▶ _INSTRUCTION_
Reproduce, word for word, every line starting at the line that contains "cx_px: 1121" and ending with the final line of the entries.

[Camera settings data]
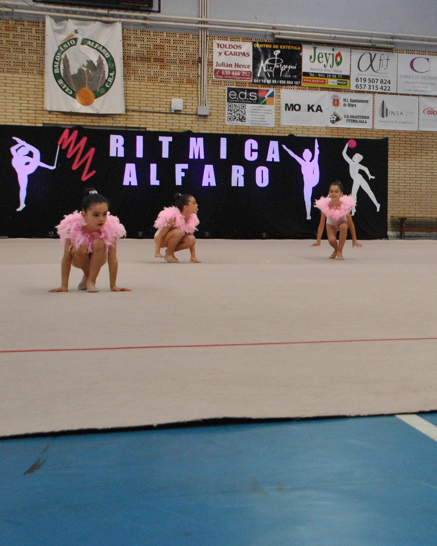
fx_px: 1048
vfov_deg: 29.1
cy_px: 225
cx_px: 462
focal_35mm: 65
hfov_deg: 22.4
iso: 800
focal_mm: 25
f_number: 6.3
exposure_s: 1/160
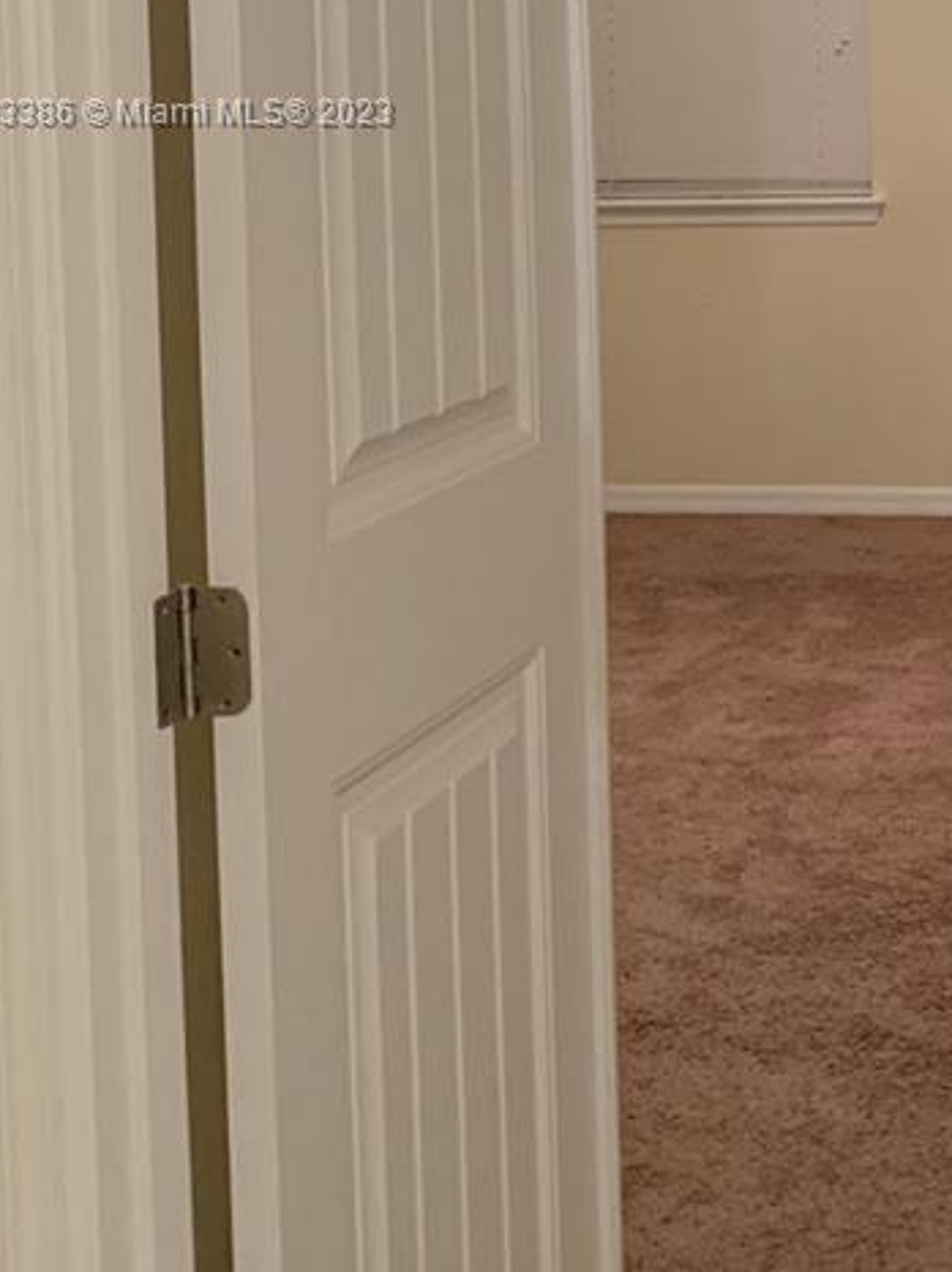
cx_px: 1121
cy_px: 115
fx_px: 2459
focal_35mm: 67
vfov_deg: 27.9
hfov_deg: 20.6
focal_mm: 4.25
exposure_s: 1/40
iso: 400
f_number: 1.8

▶ _OUTPUT FOR THIS TASK_
cx_px: 1121
cy_px: 115
fx_px: 2459
focal_35mm: 67
vfov_deg: 27.9
hfov_deg: 20.6
focal_mm: 4.25
exposure_s: 1/40
iso: 400
f_number: 1.8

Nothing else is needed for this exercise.